Essa tendência de carga menor sobre lucros empresariais e maior sobre dividendos parece disseminada. Após descontos e deduções, a alíquota média sobre dividendos nas economias que compõem a OCDE subiu de 19,6% para 23,8% entre 2008 e 2018, enquanto a tributação corporativa diminuiu de 25,5% para 23,6%. “Da crise de 2008 a 2015, o foco esteve em consolidação fiscal, o que explica o aumento da arrecadação de impostos de pessoas físicas. Nos últimos três anos, com o foco desviado para a recuperação do crescimento, percebe-se quedas mais expressivas na tributação de empresas”, explica Rodrigo Orair, pesquisador do Ipea.

Orair é autor de um estudo sobre tributação e distribuição da renda no Brasil, feito com base em dados da OCDE. Ele verificou que, nos 35 países da amostra, os modelos variam do extremo da Estônia — tributação zero de dividendos — ao de países como Espanha, em que se tributa esses proventos conforme uma tabela progressiva de imposto de renda de pessoas físicas, com alíquota máxima de 23%. “A maioria adota modelos intermediários, que buscam amenizar a bitributação, situação em que acionistas são atingidos tanto pelo gasto da empresa com o imposto quanto pela taxação dos dividendos que recebe. No caso de Itália e Bélgica, o alívio é dado para a pessoa jurídica; na Noruega, para pessoa física”, detalha o pesquisador.

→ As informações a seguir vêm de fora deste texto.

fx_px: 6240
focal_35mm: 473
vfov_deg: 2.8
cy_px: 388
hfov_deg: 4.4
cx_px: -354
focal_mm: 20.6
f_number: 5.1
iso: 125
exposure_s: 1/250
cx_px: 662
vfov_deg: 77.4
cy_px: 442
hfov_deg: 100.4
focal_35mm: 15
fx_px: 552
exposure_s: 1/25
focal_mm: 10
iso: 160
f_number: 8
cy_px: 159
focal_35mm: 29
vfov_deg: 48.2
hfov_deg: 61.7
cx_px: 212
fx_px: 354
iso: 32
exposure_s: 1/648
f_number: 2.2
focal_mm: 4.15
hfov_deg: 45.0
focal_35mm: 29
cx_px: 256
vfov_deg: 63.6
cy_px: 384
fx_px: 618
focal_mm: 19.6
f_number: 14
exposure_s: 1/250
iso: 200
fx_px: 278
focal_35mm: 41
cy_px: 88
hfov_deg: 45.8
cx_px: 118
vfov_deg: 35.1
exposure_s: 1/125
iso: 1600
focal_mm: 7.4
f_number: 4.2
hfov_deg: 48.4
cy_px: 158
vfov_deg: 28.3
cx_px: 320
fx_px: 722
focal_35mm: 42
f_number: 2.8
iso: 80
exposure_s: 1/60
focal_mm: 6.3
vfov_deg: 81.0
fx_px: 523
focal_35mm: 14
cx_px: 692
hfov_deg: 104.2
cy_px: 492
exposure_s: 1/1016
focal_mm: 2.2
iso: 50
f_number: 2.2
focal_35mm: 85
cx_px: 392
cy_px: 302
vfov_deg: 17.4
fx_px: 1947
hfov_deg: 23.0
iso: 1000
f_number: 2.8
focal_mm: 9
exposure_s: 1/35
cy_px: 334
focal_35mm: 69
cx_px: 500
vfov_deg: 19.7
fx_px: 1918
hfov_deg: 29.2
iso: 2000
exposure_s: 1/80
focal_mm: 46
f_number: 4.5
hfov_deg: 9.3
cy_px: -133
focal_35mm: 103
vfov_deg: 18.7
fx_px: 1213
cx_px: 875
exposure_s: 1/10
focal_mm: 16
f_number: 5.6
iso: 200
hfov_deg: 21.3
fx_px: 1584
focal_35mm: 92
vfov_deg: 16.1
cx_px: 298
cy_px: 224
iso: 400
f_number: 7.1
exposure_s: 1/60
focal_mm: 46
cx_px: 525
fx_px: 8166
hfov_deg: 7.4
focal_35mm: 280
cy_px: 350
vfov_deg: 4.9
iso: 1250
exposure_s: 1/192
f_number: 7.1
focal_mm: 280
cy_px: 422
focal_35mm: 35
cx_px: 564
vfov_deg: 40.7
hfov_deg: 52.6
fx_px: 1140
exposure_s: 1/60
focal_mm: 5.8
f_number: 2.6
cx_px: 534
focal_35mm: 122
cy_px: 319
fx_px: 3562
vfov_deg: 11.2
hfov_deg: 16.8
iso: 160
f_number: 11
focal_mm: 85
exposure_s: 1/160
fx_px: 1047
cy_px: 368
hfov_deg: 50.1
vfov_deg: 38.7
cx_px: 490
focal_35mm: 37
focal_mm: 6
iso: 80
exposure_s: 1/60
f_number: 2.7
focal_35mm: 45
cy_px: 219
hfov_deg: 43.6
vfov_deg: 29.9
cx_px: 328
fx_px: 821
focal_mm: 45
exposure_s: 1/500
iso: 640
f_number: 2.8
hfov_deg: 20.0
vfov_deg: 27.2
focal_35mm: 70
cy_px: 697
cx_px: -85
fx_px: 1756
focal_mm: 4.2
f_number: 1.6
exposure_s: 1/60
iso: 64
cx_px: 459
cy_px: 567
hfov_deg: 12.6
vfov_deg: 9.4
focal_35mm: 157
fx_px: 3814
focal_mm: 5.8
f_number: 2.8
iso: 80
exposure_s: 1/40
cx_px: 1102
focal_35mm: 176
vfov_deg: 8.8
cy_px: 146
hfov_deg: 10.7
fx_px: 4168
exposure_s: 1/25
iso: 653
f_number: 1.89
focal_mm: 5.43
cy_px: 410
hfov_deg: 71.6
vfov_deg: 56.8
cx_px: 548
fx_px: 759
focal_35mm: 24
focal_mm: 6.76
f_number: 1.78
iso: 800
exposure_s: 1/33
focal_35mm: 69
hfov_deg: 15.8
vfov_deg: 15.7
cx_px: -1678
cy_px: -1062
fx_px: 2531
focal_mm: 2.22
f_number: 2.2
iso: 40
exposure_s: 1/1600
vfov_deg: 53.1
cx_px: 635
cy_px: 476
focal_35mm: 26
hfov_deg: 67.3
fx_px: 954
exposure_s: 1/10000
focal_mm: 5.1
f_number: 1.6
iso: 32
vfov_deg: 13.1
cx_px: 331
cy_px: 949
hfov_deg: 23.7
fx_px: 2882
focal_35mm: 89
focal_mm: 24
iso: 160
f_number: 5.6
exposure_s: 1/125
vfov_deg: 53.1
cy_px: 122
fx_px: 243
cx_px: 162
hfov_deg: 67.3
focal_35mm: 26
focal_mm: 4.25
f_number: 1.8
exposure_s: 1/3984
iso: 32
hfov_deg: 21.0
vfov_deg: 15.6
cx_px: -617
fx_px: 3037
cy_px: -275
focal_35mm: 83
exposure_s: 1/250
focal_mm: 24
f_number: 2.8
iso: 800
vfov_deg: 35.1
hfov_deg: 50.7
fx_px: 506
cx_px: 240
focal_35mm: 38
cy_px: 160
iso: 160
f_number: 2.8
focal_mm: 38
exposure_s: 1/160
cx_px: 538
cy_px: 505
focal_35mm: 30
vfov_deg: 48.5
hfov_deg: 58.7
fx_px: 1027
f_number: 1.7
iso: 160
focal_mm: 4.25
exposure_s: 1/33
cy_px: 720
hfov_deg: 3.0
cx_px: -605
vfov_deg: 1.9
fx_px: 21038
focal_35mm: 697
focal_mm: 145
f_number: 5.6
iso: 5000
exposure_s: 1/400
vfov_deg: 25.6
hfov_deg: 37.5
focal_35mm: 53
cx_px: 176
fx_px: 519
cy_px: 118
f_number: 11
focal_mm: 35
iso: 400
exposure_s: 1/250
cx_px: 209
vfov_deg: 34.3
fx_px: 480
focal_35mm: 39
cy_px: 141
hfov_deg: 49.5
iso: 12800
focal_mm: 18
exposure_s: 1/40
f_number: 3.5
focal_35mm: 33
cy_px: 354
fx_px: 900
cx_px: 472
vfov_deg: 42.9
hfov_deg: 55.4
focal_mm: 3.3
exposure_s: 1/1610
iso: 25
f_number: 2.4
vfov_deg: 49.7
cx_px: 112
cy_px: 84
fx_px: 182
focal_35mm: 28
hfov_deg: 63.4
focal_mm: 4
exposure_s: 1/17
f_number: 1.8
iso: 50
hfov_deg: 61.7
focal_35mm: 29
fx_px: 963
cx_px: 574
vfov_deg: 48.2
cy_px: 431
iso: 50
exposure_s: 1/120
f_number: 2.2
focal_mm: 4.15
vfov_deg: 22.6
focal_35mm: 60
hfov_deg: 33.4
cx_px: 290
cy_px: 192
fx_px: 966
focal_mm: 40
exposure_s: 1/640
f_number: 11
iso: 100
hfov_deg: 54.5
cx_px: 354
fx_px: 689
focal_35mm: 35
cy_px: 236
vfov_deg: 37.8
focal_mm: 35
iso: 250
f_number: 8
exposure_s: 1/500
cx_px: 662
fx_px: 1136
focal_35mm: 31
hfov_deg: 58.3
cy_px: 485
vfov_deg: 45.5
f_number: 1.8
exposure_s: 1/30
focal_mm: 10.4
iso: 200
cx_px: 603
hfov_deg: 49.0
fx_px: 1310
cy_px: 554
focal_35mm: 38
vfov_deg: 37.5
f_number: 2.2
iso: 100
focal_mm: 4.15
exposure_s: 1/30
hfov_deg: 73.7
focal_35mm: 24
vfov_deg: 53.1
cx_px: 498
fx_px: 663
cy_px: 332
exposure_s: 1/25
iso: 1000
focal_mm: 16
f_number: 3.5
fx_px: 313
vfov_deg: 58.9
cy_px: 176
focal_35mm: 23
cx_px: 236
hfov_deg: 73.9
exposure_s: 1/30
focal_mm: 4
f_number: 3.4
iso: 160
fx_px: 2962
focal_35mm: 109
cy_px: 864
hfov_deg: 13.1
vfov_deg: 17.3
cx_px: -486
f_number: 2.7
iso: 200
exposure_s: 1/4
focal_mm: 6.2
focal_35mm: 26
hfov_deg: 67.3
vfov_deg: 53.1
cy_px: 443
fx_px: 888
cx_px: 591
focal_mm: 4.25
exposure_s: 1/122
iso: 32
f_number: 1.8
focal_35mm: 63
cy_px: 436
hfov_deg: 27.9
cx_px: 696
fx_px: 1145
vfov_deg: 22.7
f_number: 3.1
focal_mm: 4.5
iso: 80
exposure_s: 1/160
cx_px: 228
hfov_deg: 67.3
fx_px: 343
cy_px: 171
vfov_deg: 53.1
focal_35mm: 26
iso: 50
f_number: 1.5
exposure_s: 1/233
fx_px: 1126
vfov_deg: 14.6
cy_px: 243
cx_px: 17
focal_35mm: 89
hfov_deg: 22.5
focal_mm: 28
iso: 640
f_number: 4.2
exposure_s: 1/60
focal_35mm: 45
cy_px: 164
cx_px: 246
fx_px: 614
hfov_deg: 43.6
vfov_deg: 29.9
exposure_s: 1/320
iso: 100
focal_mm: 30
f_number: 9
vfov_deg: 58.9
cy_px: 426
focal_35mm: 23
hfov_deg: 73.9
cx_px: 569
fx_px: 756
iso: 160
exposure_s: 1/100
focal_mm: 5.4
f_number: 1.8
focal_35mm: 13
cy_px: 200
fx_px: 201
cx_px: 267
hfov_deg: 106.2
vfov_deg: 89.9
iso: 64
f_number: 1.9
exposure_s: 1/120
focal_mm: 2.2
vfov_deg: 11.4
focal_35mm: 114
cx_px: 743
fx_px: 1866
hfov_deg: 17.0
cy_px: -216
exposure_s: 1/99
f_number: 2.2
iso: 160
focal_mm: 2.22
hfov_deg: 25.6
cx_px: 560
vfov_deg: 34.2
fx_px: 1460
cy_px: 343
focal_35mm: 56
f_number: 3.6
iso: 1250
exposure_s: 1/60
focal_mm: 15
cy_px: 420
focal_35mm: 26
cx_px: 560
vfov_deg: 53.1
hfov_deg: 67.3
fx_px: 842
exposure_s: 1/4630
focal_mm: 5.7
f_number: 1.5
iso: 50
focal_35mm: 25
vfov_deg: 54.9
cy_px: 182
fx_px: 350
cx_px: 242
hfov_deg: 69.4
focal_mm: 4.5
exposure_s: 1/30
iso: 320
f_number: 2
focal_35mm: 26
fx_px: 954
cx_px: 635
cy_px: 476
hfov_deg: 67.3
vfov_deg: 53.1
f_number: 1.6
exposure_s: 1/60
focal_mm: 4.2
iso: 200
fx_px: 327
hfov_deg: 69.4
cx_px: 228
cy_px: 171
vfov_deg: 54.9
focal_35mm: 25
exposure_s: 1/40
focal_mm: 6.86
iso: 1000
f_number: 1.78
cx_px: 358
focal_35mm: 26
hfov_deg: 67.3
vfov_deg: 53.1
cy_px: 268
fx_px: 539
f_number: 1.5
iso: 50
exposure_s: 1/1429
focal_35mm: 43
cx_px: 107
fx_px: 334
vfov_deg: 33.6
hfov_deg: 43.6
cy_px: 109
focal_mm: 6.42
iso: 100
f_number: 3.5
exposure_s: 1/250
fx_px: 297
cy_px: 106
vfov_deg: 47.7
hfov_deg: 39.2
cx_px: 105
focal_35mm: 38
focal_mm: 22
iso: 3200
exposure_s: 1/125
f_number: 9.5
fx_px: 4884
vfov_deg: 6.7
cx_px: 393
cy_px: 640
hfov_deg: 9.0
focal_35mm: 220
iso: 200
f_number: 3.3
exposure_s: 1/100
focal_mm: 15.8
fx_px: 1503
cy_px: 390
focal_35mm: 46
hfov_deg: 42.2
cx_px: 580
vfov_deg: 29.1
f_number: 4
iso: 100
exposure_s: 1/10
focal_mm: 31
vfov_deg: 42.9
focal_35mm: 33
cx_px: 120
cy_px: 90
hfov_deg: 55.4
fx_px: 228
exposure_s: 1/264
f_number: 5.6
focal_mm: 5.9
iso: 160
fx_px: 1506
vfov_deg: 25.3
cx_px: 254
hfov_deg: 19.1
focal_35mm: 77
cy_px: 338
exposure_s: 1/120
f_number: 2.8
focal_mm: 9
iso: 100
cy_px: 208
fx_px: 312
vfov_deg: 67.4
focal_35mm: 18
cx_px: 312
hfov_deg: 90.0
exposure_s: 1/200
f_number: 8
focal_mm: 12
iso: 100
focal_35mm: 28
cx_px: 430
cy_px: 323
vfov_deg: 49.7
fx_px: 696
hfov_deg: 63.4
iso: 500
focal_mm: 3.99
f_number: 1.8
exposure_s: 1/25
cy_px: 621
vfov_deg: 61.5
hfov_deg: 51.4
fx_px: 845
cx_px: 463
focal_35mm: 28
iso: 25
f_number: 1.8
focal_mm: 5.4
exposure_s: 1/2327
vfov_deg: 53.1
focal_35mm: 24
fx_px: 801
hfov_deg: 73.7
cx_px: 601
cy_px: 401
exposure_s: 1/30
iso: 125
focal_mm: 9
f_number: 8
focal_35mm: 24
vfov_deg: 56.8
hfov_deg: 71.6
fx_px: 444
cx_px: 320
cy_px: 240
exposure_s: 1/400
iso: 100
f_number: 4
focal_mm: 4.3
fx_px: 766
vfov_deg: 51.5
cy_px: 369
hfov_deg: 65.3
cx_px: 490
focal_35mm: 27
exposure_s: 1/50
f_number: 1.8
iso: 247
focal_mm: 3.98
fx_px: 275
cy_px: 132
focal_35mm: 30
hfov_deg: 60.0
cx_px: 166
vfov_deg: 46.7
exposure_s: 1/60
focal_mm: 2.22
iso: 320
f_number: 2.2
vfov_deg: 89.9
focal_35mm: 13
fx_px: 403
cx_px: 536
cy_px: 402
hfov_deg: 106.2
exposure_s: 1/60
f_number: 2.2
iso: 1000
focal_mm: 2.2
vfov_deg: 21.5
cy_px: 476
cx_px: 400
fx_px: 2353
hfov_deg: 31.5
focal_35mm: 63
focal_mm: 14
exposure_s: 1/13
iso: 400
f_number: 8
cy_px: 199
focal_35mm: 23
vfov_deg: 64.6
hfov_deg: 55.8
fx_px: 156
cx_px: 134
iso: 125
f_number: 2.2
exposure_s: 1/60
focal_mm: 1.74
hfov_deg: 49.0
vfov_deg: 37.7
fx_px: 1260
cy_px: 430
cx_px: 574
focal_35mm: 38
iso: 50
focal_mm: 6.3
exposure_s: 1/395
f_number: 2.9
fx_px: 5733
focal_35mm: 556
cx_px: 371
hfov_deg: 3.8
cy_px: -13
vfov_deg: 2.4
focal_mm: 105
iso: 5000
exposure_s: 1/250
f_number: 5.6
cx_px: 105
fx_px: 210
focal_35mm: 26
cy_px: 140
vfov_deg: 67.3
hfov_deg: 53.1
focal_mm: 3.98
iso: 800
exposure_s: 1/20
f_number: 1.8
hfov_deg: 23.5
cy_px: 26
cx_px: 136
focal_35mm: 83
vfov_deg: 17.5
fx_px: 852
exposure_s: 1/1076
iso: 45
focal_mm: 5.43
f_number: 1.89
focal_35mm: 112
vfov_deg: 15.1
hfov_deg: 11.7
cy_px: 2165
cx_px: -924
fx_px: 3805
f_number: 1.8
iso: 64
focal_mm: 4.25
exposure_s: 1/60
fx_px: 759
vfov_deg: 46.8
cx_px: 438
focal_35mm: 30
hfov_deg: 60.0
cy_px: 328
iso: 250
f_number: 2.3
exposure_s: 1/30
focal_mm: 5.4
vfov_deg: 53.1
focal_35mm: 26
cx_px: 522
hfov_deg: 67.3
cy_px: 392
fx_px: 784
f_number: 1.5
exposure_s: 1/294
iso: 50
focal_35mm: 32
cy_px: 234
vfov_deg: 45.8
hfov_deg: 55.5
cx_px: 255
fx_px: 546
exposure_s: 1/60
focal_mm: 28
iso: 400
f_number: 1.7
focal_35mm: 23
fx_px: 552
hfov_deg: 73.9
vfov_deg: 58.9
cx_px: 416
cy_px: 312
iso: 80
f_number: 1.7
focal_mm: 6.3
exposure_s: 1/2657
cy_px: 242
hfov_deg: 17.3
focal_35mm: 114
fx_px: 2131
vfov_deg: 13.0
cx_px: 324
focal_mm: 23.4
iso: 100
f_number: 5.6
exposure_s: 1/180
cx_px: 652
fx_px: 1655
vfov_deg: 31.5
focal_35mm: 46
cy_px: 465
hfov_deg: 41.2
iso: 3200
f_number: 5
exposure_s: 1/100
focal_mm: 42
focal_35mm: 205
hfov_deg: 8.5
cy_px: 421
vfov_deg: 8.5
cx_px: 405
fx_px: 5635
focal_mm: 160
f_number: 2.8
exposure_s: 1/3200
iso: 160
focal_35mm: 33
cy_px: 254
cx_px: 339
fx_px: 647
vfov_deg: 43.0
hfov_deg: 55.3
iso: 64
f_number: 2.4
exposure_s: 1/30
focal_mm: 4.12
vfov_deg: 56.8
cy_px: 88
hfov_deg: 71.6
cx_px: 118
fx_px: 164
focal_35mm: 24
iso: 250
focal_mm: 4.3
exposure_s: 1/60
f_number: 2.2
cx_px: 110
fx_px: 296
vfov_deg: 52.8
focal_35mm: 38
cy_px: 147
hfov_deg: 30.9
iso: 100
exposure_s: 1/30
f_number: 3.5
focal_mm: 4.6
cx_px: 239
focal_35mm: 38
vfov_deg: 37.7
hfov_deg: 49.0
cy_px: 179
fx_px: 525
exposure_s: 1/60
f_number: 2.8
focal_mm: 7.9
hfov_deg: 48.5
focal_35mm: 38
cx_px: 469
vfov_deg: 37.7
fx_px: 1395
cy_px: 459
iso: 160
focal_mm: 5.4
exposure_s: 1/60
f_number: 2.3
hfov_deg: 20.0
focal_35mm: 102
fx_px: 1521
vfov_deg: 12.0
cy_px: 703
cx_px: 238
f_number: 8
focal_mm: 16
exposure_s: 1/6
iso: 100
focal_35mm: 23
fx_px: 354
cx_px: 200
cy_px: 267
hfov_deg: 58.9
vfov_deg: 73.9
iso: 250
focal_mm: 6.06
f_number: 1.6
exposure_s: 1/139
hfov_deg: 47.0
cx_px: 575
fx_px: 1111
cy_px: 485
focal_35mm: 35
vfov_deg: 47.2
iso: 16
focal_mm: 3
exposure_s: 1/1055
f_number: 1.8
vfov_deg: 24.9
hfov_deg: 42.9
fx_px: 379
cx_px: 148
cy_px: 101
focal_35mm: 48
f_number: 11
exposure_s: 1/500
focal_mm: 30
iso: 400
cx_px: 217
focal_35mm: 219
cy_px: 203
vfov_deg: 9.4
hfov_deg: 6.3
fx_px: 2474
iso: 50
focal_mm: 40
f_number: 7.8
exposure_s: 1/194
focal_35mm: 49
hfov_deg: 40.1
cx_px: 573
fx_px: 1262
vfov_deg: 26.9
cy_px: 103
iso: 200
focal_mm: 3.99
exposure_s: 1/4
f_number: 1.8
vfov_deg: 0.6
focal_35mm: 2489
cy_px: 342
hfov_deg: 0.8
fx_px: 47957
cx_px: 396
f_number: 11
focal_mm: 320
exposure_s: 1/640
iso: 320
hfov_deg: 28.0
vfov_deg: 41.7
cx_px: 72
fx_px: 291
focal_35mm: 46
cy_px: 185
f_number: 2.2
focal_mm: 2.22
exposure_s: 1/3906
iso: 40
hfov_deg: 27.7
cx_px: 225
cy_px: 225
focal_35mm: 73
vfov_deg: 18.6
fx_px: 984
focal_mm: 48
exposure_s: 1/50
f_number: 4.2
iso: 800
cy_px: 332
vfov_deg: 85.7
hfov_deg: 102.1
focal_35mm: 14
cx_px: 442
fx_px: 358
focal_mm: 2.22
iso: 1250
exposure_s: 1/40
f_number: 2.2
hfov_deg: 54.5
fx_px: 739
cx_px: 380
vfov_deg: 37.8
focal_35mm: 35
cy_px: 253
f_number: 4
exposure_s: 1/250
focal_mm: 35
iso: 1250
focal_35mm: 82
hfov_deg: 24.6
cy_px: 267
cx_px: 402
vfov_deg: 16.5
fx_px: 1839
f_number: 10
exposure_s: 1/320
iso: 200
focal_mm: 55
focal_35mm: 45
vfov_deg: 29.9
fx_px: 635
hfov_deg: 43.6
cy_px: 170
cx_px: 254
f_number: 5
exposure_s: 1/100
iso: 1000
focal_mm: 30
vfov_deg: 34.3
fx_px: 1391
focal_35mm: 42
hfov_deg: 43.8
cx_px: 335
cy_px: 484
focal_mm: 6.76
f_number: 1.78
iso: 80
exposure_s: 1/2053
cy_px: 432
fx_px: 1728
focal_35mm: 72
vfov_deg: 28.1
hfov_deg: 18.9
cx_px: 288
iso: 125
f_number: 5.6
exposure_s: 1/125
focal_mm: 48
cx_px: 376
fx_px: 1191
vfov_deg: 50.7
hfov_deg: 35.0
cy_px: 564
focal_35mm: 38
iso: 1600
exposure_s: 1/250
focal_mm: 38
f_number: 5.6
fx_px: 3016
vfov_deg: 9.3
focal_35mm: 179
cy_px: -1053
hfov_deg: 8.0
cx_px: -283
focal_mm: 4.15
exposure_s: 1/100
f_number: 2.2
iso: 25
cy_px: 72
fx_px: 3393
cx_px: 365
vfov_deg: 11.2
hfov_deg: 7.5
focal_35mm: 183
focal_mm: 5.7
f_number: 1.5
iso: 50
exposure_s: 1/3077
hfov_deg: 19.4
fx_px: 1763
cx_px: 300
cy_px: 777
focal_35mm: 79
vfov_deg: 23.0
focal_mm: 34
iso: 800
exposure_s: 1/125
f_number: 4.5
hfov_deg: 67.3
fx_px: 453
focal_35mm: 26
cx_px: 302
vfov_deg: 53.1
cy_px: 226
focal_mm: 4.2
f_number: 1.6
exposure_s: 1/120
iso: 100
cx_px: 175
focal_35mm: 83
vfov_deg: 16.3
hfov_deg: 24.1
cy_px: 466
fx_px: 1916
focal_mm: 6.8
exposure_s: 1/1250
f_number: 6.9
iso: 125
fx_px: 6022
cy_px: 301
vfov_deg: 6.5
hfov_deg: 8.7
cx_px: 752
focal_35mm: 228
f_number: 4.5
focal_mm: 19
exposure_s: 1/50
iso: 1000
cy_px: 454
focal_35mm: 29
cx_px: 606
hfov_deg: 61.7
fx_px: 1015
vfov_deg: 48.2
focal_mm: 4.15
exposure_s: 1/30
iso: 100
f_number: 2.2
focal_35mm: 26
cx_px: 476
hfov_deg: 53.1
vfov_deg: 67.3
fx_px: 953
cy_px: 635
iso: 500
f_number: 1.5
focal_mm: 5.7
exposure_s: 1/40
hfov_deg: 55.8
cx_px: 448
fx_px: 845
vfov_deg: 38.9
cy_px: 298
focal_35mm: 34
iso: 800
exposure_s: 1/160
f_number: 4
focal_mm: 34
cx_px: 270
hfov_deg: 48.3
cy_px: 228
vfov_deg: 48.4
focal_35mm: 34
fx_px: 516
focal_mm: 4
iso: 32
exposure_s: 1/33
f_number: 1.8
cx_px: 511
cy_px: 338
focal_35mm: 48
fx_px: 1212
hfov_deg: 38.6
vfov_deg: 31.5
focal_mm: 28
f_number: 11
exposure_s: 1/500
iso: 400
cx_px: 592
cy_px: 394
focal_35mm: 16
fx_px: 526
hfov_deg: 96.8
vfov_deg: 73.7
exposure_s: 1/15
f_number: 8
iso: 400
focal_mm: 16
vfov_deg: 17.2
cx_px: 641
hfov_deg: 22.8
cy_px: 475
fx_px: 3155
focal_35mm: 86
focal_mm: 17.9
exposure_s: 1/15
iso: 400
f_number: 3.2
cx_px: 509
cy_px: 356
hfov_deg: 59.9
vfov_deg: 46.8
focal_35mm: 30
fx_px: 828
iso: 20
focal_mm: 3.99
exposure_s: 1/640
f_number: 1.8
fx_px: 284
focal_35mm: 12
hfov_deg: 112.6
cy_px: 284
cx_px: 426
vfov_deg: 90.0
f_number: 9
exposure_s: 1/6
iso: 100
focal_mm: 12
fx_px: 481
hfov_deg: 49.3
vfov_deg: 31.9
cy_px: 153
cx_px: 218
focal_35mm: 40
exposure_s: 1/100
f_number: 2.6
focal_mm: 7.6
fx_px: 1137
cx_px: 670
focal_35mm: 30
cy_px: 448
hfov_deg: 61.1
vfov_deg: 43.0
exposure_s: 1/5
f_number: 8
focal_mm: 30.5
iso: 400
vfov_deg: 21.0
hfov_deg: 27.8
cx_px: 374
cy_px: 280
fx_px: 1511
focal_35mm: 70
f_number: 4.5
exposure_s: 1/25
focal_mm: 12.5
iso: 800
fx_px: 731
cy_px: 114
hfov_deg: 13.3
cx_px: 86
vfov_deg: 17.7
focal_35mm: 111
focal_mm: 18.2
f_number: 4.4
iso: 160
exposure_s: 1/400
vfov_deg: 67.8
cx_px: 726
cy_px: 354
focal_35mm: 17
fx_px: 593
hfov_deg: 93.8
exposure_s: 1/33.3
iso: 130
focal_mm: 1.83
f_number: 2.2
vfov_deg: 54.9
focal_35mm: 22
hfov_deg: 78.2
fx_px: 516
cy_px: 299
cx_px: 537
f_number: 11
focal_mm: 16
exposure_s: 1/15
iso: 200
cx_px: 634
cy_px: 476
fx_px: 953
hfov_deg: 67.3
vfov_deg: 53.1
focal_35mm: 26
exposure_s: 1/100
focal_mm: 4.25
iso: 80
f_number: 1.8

Para harmonizar as duas cobranças, há ainda países que utilizam um sistema de imputação: nele, a pessoa física tem uma espécie de crédito correspondente à proporção já paga pela empresa de que é sócio na tributação sobre o lucro. A estrutura é adotada por Reino Unido e Chile. “Não podemos mimetizar experiências internacionais, mas dentre as estruturas bem-sucedidas, o modelo aplicado pelo Chile é o mais adaptável à realidade brasileira”, avalia Orair, referindo-se às alíquotas de 25% para a pessoa jurídica e de até 35% para o sócio — que se beneficia da dedução prevista no modelo. Exemplos variados, portanto, não faltam. Mas qualquer que seja o escolhido, sua aprovação no Congresso Nacional não deve ser nada fácil.